When my kids were younger (and I worked outside of our home) they would nearly tackle me as I came in the front door at the end of their day. Their enthusiasm was often overwhelming. They genuinely missed me and were glad to have me home.
That feeling is a little harder to capture these days since I'm at home all the time. I work from home and so there is not the same joyful homecoming that there used to be when I worked outside the house. My kids still remind me how much they miss me by coming in to my office at the end of the day (they know exactly what time I should be finished with work). The bottom line is they want my undivided attention at the end of the day. They want to be able to tell me about what they learned or what they did or read about or saw on TV or whatever was important to them. If I've had a particularly difficult day I have trouble switching gears and focusing on what they want to share with me. Sometimes I have to ask them to give me a few minutes to regroup and then I'm reading to hear all about what they've been up to all day.
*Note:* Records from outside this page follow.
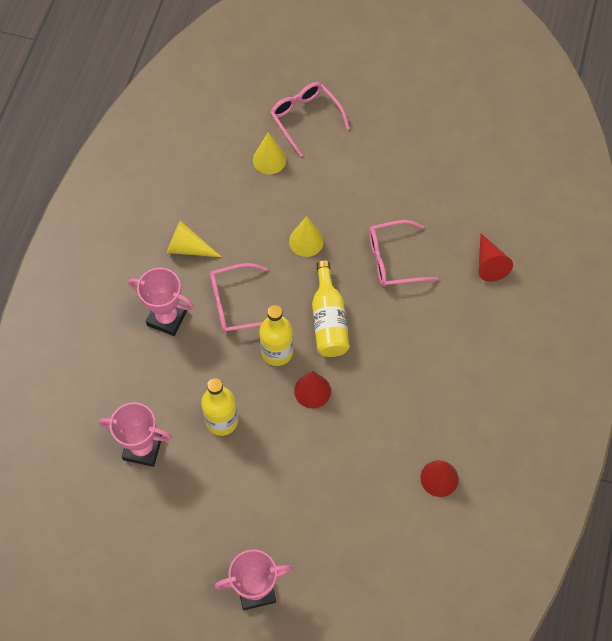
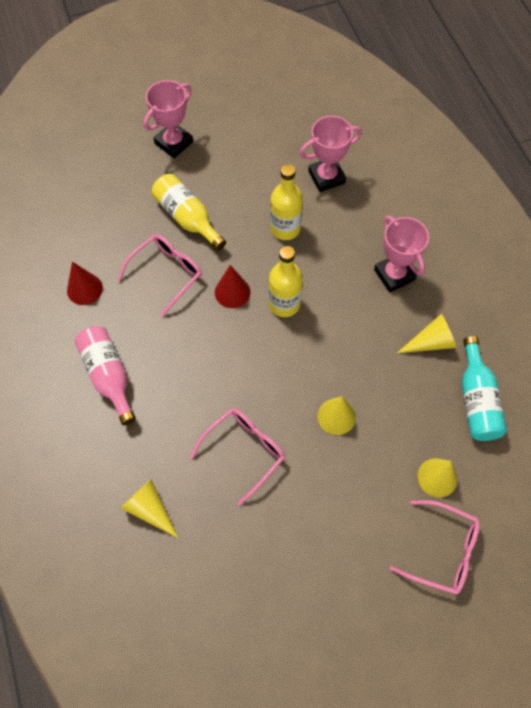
camera: 145 degrees right, 0 degrees up
(167, 318) = (394, 275): pink trophy -> pink trophy turned 75 degrees clockwise
(194, 188) = (476, 400): none -> turquoise bottle
(236, 304) = (349, 321): pink glasses -> pink glasses (166, 274)
(328, 320) = (261, 357): yellow bottle -> yellow bottle (187, 218)
(463, 383) = (108, 375): none -> pink bottle
(489, 264) = (149, 509): red cone -> yellow cone

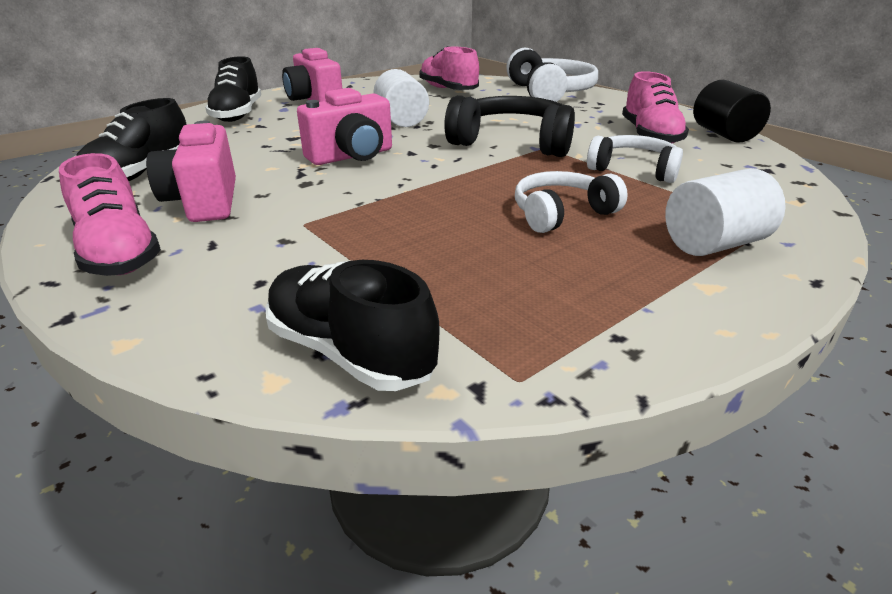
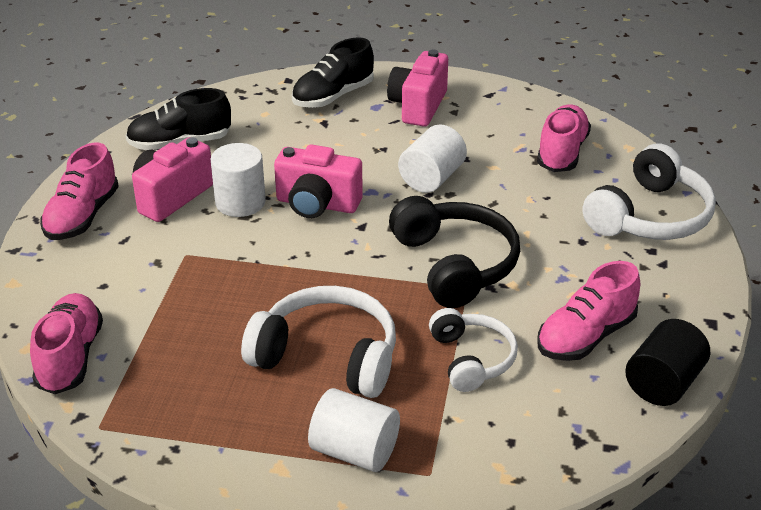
camera: 50 degrees right, 5 degrees up
(284, 179) = (240, 202): none -> white cylinder
(350, 352) = (70, 357): black shoe -> pink shoe
(561, 213) = (327, 356): white headphones -> white headphones, size x1.56

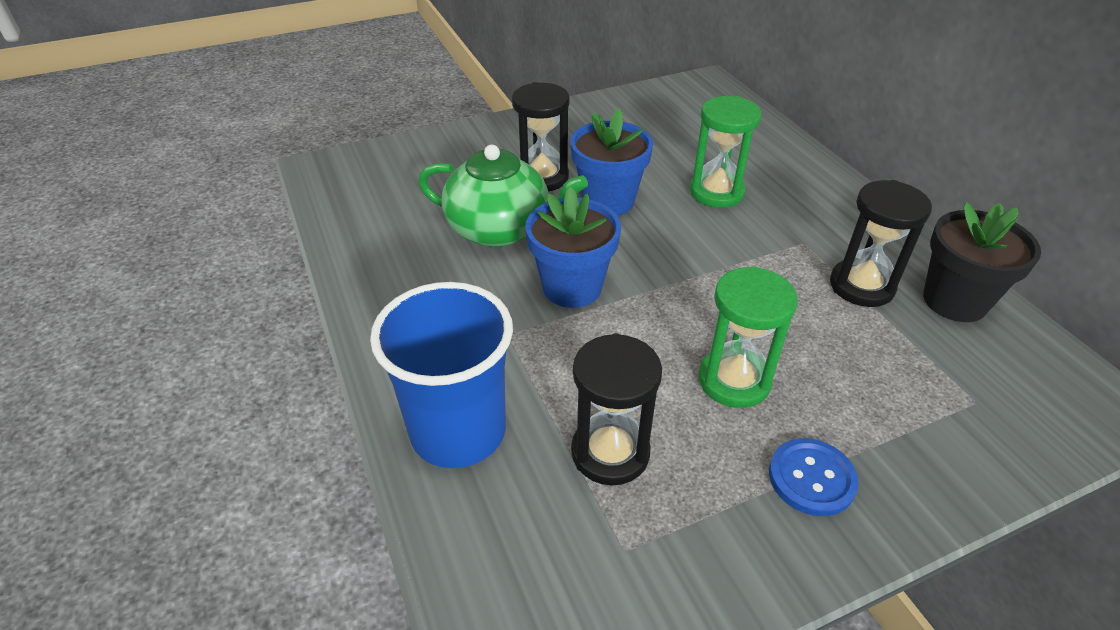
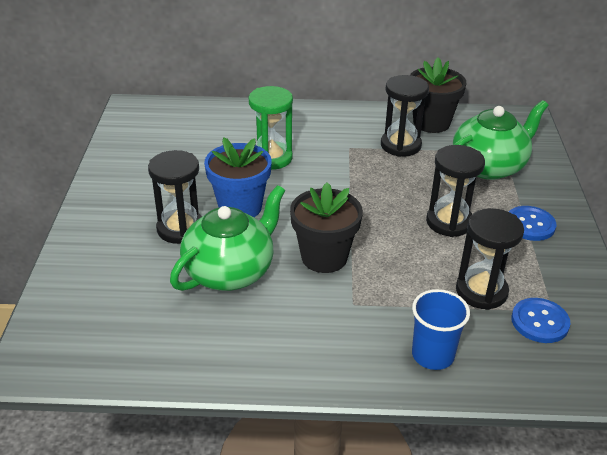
camera: 65 degrees left, 5 degrees down
(458, 431) = (432, 355): blue cup -> blue cup, size x0.61
(572, 287) = (324, 257): blue flower pot -> black flower pot
(588, 539) = (539, 322): none -> blue button
(734, 380) = (449, 222): green hourglass -> black hourglass
(915, 393) = (489, 166): none -> green teapot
There are many days when the stress of work can be totally exhausting and overwhelming. It can sometimes be a little too much to be assaulted at the front door with shouts of "welcome home, Daddy". But those times are also really precious. I've also found they are some of the most important times I can spend with my kids. Those end of the day chats are their opportunity to allow me into their world and to see what's happening in their hearts. Those are also sometimes the most teachable moments: times when they really want or need Daddy's advice.
If you find homecomings to be a less than sweet times for you, ask yourself if there are things from your job that you are bringing home with you that might be best left behind. I did this by using the time during my commute home (regardless of how long or short it was) to consciously shift gears and be prepared to hear from my kids all about their day.
We have only a short amount of time as Dads to have an influence on our children. What better time to teach them than when they are ready to be taught? What better time to show them love than when they need to be loved? These moments are precious. We should treasure them while we can.